* _EXERCISE AIM_: From the first line of the records below, transcribe each line exactly up to and including the one with "I- O licitante"; pictures stay out.

* _GIVEN RECORDS_:

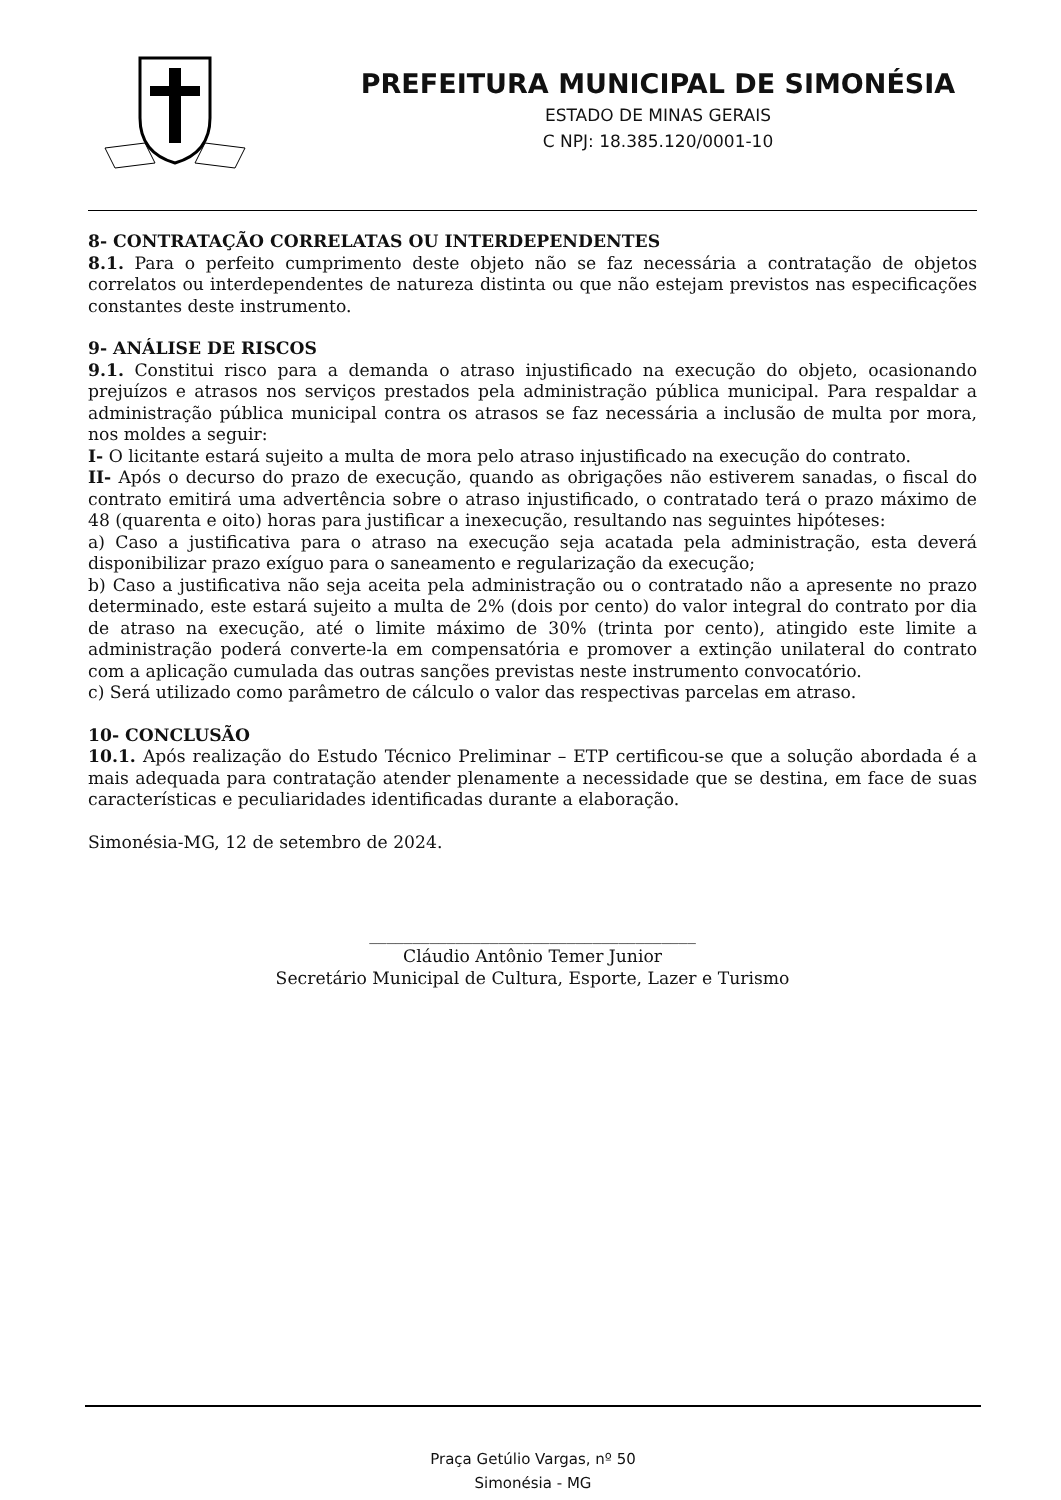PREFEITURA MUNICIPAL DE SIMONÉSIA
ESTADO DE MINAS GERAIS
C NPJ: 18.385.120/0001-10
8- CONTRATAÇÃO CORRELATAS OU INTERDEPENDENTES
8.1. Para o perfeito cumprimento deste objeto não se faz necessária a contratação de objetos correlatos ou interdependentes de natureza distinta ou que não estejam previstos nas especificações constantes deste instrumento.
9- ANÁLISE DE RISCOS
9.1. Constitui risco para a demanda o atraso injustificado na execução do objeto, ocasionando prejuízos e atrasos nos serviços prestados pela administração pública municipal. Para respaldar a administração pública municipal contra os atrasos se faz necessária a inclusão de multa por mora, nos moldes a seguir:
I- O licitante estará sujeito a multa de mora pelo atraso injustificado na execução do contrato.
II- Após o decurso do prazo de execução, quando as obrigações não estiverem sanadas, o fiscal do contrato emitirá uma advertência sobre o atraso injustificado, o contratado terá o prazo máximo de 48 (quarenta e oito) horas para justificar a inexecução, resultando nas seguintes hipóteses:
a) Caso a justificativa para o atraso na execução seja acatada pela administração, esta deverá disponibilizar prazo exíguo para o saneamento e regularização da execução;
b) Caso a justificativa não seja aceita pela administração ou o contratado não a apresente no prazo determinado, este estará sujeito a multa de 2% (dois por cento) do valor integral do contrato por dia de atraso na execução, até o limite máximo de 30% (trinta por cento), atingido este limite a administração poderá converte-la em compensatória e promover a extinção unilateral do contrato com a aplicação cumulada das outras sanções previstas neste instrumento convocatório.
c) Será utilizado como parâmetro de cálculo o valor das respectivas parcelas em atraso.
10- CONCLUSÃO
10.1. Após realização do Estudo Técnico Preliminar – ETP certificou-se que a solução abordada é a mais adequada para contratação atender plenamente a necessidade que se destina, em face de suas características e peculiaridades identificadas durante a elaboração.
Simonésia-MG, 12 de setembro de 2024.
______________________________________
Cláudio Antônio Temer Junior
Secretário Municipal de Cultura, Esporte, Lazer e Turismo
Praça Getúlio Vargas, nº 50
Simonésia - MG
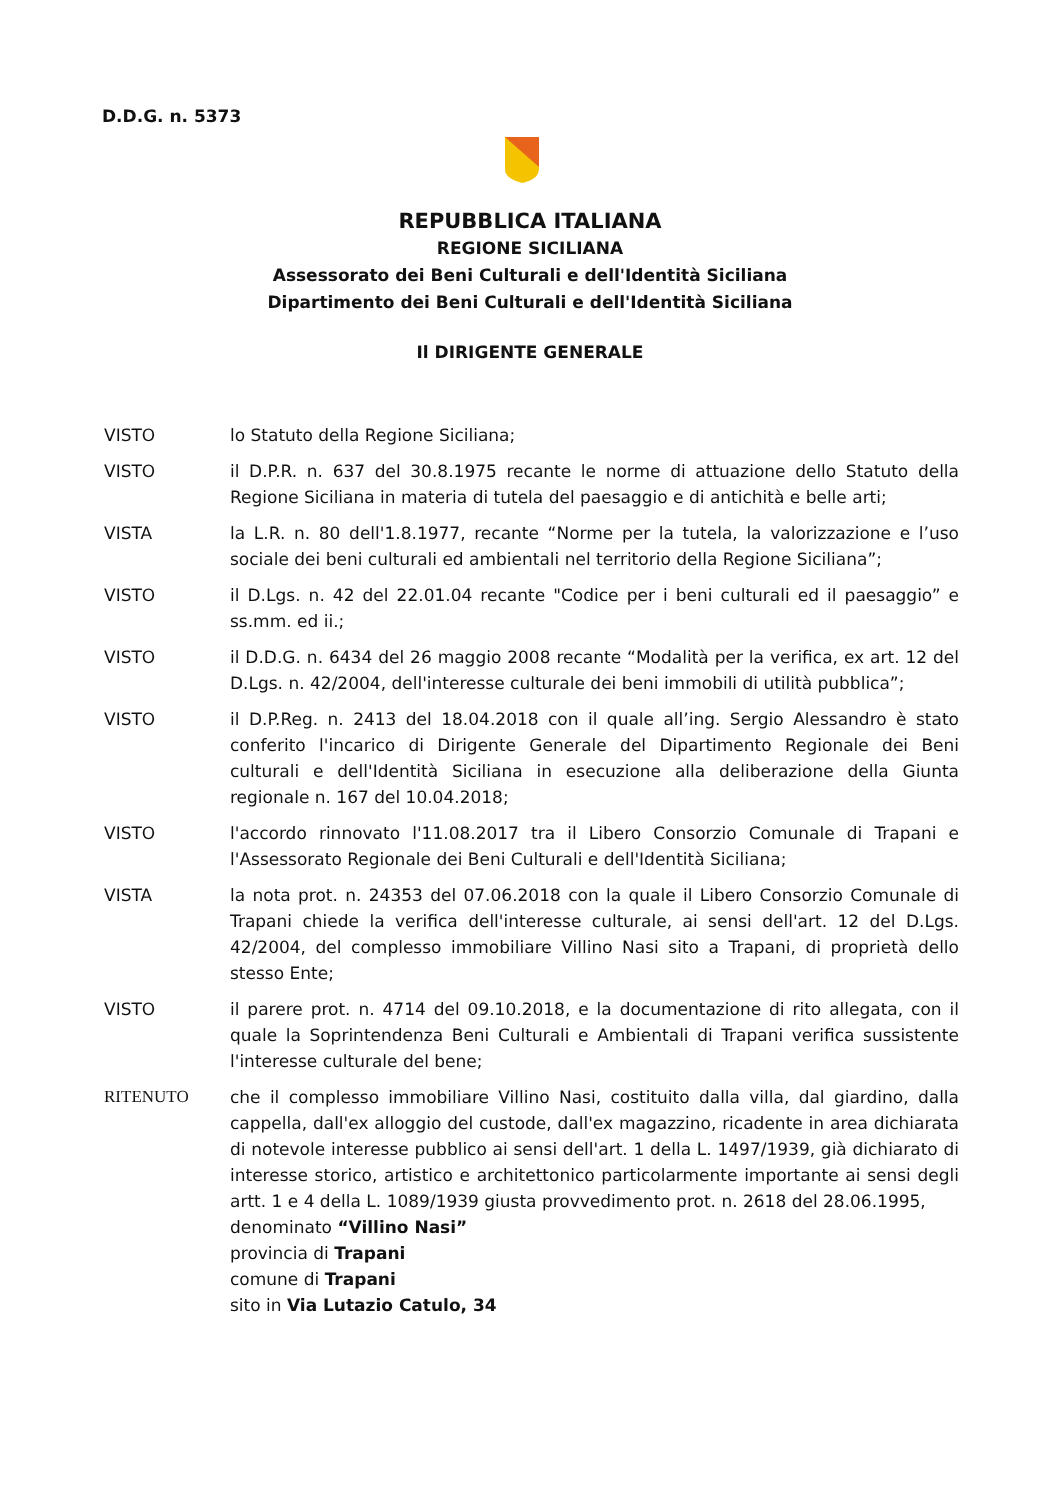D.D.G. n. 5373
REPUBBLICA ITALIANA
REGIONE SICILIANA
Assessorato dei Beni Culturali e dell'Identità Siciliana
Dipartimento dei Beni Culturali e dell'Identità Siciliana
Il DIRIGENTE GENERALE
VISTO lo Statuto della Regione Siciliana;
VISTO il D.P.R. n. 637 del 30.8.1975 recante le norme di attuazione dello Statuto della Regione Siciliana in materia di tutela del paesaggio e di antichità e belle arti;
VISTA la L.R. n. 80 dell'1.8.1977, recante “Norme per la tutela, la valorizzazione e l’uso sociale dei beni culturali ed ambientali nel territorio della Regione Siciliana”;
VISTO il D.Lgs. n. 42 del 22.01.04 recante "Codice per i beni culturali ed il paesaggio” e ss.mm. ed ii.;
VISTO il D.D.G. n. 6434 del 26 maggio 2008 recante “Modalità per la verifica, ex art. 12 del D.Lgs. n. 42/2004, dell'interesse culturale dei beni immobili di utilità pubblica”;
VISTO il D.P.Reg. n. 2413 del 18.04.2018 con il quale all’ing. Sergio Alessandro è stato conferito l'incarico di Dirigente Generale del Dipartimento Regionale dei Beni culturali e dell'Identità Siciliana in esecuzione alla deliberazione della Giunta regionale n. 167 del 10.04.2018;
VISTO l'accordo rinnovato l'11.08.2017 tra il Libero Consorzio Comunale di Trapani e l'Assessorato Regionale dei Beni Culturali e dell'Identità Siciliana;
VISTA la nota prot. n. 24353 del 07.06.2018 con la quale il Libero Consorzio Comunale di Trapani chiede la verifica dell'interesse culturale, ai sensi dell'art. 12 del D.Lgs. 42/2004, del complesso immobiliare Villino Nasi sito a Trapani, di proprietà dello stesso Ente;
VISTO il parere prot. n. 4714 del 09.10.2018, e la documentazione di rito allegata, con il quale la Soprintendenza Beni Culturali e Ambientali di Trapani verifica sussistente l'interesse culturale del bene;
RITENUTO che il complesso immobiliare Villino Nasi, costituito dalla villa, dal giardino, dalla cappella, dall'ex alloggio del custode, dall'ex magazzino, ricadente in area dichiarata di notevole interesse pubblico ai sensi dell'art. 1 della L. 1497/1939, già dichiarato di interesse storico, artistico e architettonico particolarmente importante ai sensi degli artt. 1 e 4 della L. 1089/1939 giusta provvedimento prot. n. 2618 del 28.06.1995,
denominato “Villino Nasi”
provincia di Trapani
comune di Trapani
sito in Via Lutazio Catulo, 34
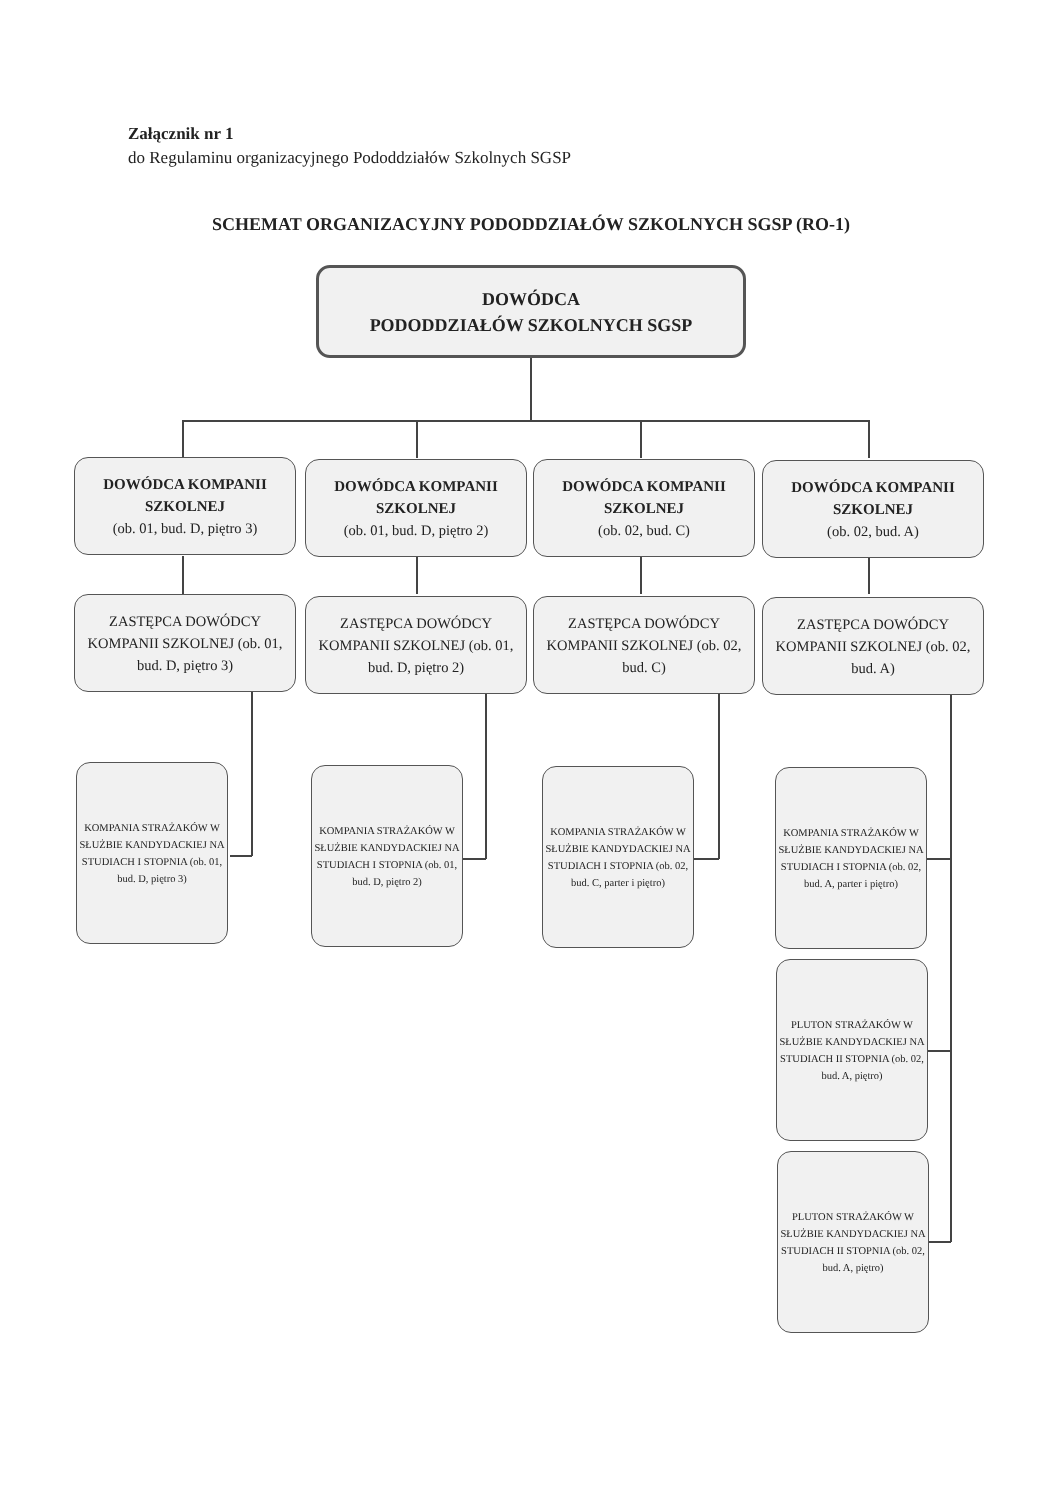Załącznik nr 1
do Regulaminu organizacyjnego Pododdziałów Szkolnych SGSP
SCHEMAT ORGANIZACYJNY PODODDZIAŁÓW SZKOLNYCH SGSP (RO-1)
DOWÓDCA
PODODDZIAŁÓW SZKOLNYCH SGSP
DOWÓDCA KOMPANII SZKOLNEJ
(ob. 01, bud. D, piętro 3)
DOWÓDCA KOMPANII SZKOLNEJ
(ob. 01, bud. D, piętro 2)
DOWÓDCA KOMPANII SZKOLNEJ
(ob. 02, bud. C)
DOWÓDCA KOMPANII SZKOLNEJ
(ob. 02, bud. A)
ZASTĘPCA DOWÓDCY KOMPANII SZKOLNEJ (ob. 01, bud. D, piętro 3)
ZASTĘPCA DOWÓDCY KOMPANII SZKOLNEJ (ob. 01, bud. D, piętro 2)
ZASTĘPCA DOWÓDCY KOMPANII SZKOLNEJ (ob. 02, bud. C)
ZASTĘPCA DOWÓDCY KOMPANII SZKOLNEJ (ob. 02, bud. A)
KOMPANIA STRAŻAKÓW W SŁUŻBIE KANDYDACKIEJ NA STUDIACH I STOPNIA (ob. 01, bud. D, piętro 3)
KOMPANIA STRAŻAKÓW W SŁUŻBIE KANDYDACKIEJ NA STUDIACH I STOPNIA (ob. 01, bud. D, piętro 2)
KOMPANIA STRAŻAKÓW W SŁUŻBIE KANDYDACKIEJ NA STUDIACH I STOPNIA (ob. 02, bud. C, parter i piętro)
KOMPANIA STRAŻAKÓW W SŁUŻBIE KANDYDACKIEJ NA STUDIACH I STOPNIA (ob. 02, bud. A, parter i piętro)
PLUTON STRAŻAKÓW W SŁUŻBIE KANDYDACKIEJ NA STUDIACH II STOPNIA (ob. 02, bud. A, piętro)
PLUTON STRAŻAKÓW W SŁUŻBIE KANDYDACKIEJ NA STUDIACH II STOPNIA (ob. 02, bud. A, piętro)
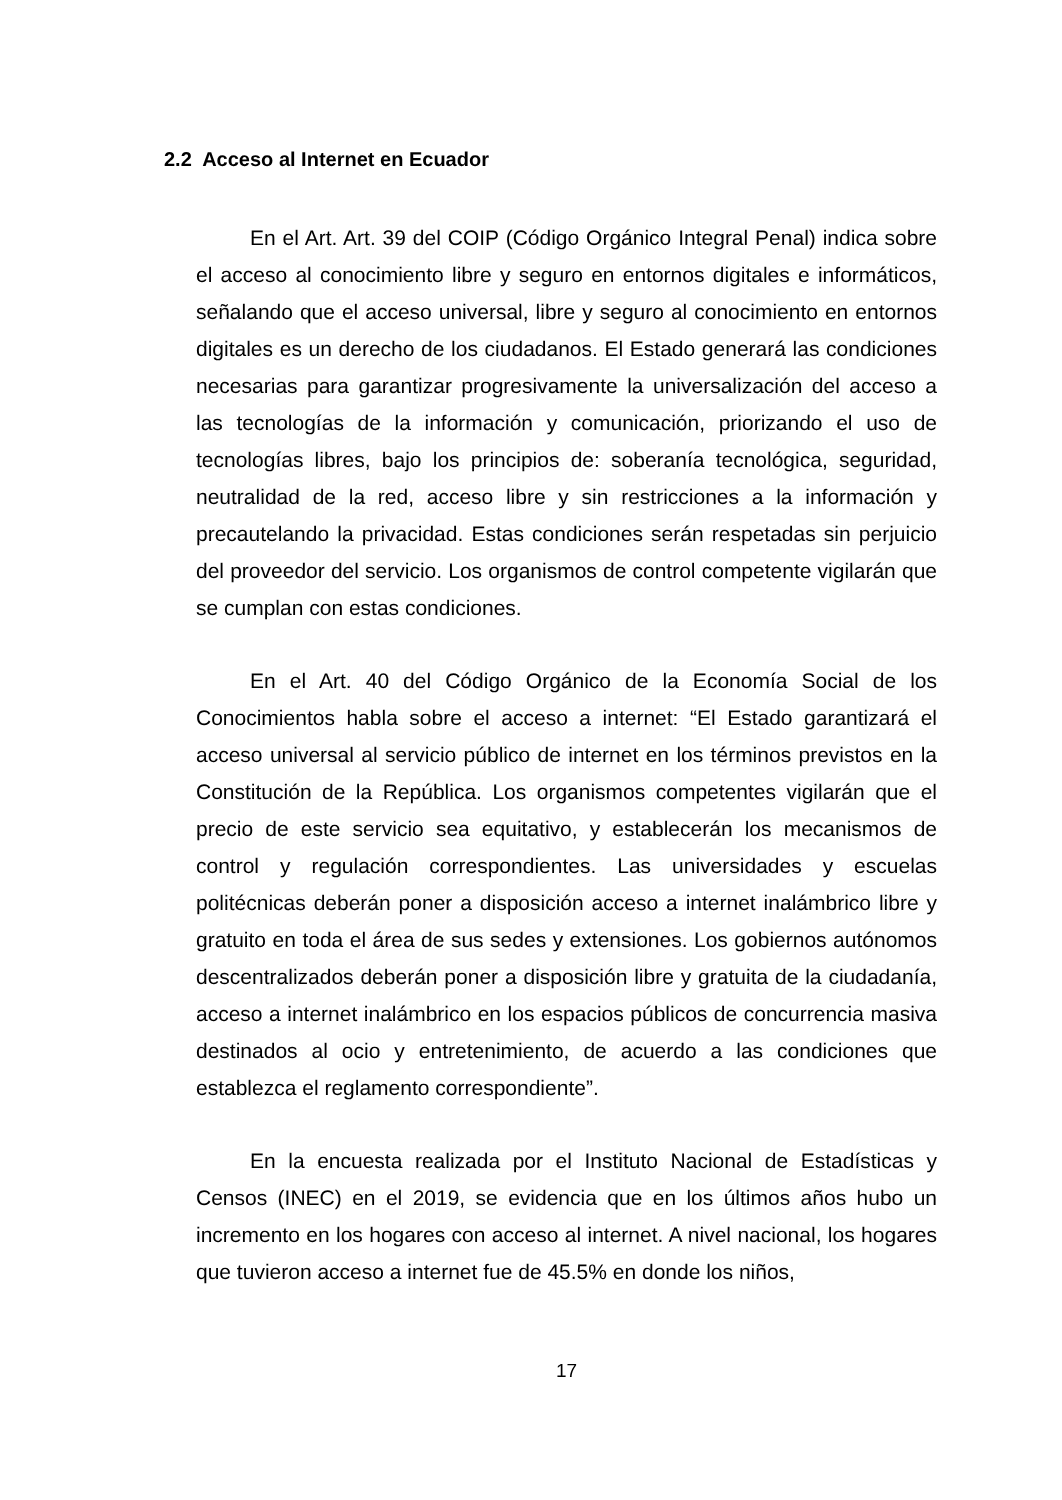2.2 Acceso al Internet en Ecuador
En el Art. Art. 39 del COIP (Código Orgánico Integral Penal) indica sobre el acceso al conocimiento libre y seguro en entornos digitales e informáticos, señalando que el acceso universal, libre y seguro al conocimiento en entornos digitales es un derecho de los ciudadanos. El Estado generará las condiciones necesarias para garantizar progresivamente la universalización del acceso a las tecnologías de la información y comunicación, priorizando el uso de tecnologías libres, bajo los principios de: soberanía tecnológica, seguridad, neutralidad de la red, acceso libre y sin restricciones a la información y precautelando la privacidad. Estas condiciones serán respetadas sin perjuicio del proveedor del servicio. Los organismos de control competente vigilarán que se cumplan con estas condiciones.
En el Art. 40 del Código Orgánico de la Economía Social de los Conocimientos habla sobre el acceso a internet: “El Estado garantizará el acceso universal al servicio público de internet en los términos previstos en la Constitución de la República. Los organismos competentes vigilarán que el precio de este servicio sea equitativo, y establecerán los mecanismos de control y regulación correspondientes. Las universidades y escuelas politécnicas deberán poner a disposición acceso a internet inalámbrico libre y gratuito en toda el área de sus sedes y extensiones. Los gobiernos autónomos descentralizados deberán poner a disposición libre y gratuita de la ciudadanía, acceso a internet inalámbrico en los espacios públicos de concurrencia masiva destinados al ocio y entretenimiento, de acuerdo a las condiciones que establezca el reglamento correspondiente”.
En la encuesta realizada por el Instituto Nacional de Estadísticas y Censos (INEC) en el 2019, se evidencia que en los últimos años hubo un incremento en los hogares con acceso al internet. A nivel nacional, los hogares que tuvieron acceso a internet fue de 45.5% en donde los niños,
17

* _SOLUTION TO THIS TASK_:
PREFEITURA MUNICIPAL DE SIMONÉSIA
ESTADO DE MINAS GERAIS
C NPJ: 18.385.120/0001-10
8- CONTRATAÇÃO CORRELATAS OU INTERDEPENDENTES
8.1. Para o perfeito cumprimento deste objeto não se faz necessária a contratação de objetos correlatos ou interdependentes de natureza distinta ou que não estejam previstos nas especificações constantes deste instrumento.
9- ANÁLISE DE RISCOS
9.1. Constitui risco para a demanda o atraso injustificado na execução do objeto, ocasionando prejuízos e atrasos nos serviços prestados pela administração pública municipal. Para respaldar a administração pública municipal contra os atrasos se faz necessária a inclusão de multa por mora, nos moldes a seguir:
I- O licitante estará sujeito a multa de mora pelo atraso injustificado na execução do contrato.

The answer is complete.